The constant threat of hospitalization is getting old.  I am always looking over my shoulder, especially the past month.  I struggled every time I saw my therapist to  convince her that I didn’t need hospitalization.  I was always on the edge.  Last therapy session was just another one of those sessions.

Sometimes I wonder if this constant hounding is making me worse.    Or make me seem worse than I am.

We’ll see.

Today I miss my friends so much

Today I miss my friends so much.  I walked Puzzle and cried.  I came home and took off her leash and fed her and cried.  I folded up my futon bed and took my meds and cried.  And now, I’m having my coffee and writing to you.  And my coffee is good.  Not as good as Mocha Joe’s Yirgacheffe, but good.

I do make good coffee.  Strong.

So here I sit, grieving.  I have nothing to say to my friends.   I wish I did.

I recall in the 1980s, when I was at various mental institutions, the usual question, “When you got sick, did you lose all your friends?”  The answer–ALWAYS–was “Yes.”  Always.  Everyone I met had lost all their friends when they became mentally ill.  Some had even lost a family member’s support, or had lost communication with their entire family when they became ill.

I believe that this happened because of the gross misunderstandings and “stigma” around mental illness at the time.  I have been informed that there is much more knowledge now about mental illness, and people who become ill are less likely to lose all of their friends–maybe some of them, though.

People freak out.  People see that you are not the person you once were.  Often, the change is dramatic, and appears to some to happen almost overnight.  People see that you are less capable than you used to be.

Suicide is common among people with mental illness.  So often, a person with mental illness is “marked” by a suicide attempt.  Friends–and sometimes family–usually run in the opposite direction–fast–when a person attempts suicide.  They cannot bear to be friends with someone who might die.

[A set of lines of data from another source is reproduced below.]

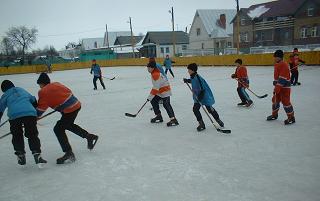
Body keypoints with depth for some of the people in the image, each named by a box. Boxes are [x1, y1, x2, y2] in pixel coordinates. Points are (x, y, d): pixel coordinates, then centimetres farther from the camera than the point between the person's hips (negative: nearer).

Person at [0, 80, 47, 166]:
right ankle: (37, 155, 1)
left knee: (17, 136, 19)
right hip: (30, 113, 2)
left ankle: (21, 156, 22)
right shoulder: (22, 90, 32)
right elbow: (33, 100, 35)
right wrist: (36, 113, 45)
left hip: (14, 115, -1)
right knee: (32, 135, 11)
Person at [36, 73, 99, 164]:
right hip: (76, 104, 9)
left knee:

Starvation is a form of slow suicide.

I wonder how many people with illnesses like cancer lose their friends because of the possibility, whether slim or likely, that they may die of that illness.   I know cancer patients may get a lot of support when they go through chemo the first time, but what if it’s the fifth time?  What if the “prognosis” isn’t what it used to be?  Do their friends get scared?  I’m just grasping at straws here.

I know when my father had cancer, and my mother cared for him, there didn’t seem to be anyone else around outside of the family.  But I was very sick then, so what would I know?

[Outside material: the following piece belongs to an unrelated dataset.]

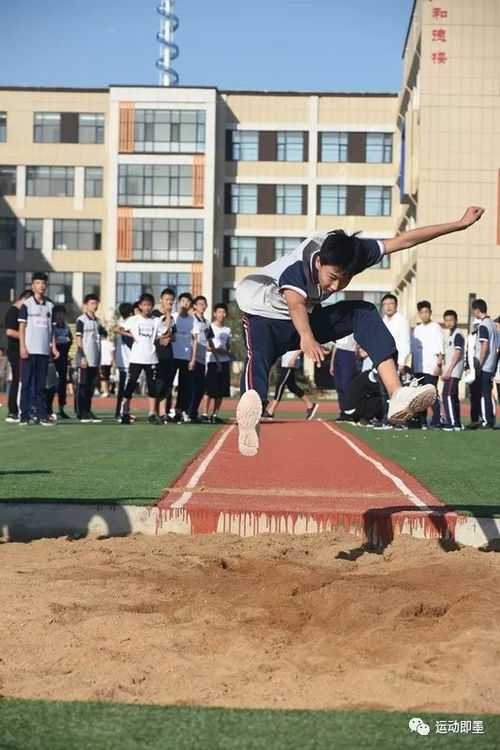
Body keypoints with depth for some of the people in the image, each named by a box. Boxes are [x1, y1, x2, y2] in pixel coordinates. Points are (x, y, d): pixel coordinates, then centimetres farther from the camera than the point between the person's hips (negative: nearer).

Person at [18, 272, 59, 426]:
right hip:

I am still nursing this cup of coffee as we speak.

Believe it or not

I have some goals for myself today.  My friend (yes, I still have a couple of friends) says I seem brighter and more positive.

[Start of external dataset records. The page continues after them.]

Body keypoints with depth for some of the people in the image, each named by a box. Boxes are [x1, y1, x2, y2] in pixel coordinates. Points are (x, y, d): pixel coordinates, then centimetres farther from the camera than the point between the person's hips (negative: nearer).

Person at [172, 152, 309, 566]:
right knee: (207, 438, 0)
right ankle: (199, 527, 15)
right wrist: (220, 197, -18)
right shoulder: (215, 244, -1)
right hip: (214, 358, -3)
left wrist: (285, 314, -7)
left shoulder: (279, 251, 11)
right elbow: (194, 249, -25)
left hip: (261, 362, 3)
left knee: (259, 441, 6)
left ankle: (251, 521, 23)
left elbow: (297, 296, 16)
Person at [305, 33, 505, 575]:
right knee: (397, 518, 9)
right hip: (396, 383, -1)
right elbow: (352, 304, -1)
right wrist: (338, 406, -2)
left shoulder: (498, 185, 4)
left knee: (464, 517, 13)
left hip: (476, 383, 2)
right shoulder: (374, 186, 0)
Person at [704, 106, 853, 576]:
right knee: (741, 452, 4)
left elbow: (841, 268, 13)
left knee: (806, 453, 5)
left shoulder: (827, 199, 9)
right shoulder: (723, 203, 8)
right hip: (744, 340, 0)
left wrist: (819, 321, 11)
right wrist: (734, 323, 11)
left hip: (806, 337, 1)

I want to be strong enough to do National Novel Writing Month this year.  NaNoWriMo, as it is called, which I did last year, involves writing an entire book in the month of November.  It begins November first and ends the 30th.  The NaNoWriMo requirement is 50,000 words–arbitrarily.  Last year, my book, a memoir, was 86,000 words, and I completed it in about three weeks.  My book was about my hitch-hiking trip across the country that I did in 1979.  It was also about my anorexia that I was experiencing while writing the book.  I chronicled my NaNoWriMo experience here in my blog.  Just click on National Novel Writing Month over on the left to read about it.  My entries are rather brief.  I was busy.  I worked maybe six to seven hours a day, seven days a week.  I wrote the equivalent of a term paper a day, maybe 20 pages.

In order to do National Novel Writing Month, I must get an outline ready.  I must be able to concentrate.  I must have physical strength.  I must have drive.  I must have ambition.  I must be able to have goals and follow through with them.  I must be able to care about myself.  I must get over this depression.  I must have energy.  I must want to live.  And I must eat to stay alive.

Yes, I admit I must eat.

This is going to be incredibly difficult to pull together by November.  I do not want to eat.  I do not, do not, do not want to eat.

I think I will go out and buy some eggs today.